Stored data
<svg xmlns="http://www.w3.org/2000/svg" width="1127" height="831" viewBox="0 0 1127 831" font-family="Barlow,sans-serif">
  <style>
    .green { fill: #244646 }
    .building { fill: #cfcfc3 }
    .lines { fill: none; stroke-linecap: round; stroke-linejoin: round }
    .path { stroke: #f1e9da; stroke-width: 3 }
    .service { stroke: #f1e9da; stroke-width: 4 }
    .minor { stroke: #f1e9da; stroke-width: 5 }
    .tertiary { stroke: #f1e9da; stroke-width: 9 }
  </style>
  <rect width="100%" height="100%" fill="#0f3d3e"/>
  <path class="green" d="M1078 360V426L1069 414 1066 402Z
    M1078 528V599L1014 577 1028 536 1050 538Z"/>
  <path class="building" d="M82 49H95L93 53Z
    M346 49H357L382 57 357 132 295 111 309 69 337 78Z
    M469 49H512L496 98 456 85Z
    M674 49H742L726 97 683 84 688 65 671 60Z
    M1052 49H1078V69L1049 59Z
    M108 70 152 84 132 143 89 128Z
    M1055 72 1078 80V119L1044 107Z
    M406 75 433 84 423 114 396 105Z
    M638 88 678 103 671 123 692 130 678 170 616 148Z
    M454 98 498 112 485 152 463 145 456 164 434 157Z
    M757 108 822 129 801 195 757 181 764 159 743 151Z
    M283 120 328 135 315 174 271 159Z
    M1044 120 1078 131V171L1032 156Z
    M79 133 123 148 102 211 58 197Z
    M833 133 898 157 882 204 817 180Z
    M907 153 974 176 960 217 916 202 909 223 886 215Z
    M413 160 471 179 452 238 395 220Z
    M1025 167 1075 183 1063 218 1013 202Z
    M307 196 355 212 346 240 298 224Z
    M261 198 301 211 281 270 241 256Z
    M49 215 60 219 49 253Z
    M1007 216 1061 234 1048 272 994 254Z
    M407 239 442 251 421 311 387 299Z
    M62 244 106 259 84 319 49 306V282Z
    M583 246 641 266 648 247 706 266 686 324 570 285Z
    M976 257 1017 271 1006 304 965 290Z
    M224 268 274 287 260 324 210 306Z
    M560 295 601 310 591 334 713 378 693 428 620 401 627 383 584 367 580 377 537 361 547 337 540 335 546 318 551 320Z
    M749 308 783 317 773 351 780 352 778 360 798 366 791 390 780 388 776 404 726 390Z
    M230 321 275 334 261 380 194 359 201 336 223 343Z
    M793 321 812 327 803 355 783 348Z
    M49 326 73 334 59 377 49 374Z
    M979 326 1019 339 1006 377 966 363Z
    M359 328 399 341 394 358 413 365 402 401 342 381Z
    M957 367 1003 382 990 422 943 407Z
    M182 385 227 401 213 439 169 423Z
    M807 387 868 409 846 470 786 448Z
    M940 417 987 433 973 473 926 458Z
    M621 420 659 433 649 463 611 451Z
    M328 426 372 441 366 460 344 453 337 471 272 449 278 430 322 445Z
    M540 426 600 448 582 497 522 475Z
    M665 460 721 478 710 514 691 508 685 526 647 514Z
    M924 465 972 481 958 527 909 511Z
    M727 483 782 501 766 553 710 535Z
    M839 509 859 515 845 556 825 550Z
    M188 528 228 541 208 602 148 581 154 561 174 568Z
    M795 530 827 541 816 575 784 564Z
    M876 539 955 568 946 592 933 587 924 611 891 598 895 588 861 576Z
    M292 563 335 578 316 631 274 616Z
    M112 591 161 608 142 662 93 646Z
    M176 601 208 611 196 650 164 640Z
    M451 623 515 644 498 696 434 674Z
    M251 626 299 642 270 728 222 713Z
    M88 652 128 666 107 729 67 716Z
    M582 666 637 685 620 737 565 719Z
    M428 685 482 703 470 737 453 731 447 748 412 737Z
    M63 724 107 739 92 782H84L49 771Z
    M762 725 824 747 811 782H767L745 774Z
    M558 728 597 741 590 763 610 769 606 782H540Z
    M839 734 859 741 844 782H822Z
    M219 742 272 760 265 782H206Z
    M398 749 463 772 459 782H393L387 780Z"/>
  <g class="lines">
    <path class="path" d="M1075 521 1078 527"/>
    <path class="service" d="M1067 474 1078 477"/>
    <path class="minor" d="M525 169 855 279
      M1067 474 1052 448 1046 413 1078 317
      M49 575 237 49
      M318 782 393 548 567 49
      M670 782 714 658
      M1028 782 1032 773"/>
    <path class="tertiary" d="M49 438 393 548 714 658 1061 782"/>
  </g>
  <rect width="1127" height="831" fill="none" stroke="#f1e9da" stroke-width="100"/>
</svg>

#### [Prompt]
Show every line above in which the word "lines" occurs.

#### [Output of the task]
    .lines { fill: none; stroke-linecap: round; stroke-linejoin: round }
  <g class="lines">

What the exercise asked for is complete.